▸ ABOUT THIS EXERCISE: Repeat the lines below, swapping "purple flower" for "violet flower" everywhere and leaving everything else unchanged.

▸ TASK MATERIAL:
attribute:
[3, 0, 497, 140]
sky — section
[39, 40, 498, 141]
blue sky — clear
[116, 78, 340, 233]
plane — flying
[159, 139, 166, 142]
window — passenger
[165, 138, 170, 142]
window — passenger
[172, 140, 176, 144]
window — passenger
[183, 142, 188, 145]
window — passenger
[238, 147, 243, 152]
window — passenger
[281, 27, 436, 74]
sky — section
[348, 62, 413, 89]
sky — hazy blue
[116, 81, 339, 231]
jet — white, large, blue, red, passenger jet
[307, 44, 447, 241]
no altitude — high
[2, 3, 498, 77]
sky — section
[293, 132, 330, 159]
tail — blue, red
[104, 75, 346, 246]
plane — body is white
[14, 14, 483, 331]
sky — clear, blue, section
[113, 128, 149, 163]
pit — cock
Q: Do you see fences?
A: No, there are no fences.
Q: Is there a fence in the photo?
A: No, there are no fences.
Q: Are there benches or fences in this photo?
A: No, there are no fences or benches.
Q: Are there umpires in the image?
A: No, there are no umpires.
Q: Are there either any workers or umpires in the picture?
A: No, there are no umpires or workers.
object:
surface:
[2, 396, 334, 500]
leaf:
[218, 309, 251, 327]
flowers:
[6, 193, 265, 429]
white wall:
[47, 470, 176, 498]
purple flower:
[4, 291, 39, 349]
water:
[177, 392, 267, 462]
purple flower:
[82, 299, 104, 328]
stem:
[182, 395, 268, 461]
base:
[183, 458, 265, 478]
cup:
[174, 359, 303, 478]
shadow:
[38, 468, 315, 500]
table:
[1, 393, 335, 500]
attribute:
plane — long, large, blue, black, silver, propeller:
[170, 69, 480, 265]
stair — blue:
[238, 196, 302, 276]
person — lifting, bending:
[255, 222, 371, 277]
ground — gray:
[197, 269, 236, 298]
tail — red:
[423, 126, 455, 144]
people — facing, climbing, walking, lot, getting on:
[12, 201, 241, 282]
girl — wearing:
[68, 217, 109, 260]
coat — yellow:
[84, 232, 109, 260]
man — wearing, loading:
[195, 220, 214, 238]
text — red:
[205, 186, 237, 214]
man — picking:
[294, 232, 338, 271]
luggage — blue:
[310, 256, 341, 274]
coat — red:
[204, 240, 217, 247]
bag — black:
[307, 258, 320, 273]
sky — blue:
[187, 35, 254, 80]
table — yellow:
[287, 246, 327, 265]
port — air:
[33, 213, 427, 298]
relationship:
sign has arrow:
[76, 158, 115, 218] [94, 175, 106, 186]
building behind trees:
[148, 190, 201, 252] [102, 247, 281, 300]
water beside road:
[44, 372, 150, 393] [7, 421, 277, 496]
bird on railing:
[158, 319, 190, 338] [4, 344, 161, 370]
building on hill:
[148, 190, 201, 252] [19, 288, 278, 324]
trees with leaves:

▸ RESULT OF THIS TASK:
attribute:
[3, 0, 497, 140]
sky — section
[39, 40, 498, 141]
blue sky — clear
[116, 78, 340, 233]
plane — flying
[159, 139, 166, 142]
window — passenger
[165, 138, 170, 142]
window — passenger
[172, 140, 176, 144]
window — passenger
[183, 142, 188, 145]
window — passenger
[238, 147, 243, 152]
window — passenger
[281, 27, 436, 74]
sky — section
[348, 62, 413, 89]
sky — hazy blue
[116, 81, 339, 231]
jet — white, large, blue, red, passenger jet
[307, 44, 447, 241]
no altitude — high
[2, 3, 498, 77]
sky — section
[293, 132, 330, 159]
tail — blue, red
[104, 75, 346, 246]
plane — body is white
[14, 14, 483, 331]
sky — clear, blue, section
[113, 128, 149, 163]
pit — cock
Q: Do you see fences?
A: No, there are no fences.
Q: Is there a fence in the photo?
A: No, there are no fences.
Q: Are there benches or fences in this photo?
A: No, there are no fences or benches.
Q: Are there umpires in the image?
A: No, there are no umpires.
Q: Are there either any workers or umpires in the picture?
A: No, there are no umpires or workers.
object:
surface:
[2, 396, 334, 500]
leaf:
[218, 309, 251, 327]
flowers:
[6, 193, 265, 429]
white wall:
[47, 470, 176, 498]
violet flower:
[4, 291, 39, 349]
water:
[177, 392, 267, 462]
violet flower:
[82, 299, 104, 328]
stem:
[182, 395, 268, 461]
base:
[183, 458, 265, 478]
cup:
[174, 359, 303, 478]
shadow:
[38, 468, 315, 500]
table:
[1, 393, 335, 500]
attribute:
plane — long, large, blue, black, silver, propeller:
[170, 69, 480, 265]
stair — blue:
[238, 196, 302, 276]
person — lifting, bending:
[255, 222, 371, 277]
ground — gray:
[197, 269, 236, 298]
tail — red:
[423, 126, 455, 144]
people — facing, climbing, walking, lot, getting on:
[12, 201, 241, 282]
girl — wearing:
[68, 217, 109, 260]
coat — yellow:
[84, 232, 109, 260]
man — wearing, loading:
[195, 220, 214, 238]
text — red:
[205, 186, 237, 214]
man — picking:
[294, 232, 338, 271]
luggage — blue:
[310, 256, 341, 274]
coat — red:
[204, 240, 217, 247]
bag — black:
[307, 258, 320, 273]
sky — blue:
[187, 35, 254, 80]
table — yellow:
[287, 246, 327, 265]
port — air:
[33, 213, 427, 298]
relationship:
sign has arrow:
[76, 158, 115, 218] [94, 175, 106, 186]
building behind trees:
[148, 190, 201, 252] [102, 247, 281, 300]
water beside road:
[44, 372, 150, 393] [7, 421, 277, 496]
bird on railing:
[158, 319, 190, 338] [4, 344, 161, 370]
building on hill:
[148, 190, 201, 252] [19, 288, 278, 324]
trees with leaves:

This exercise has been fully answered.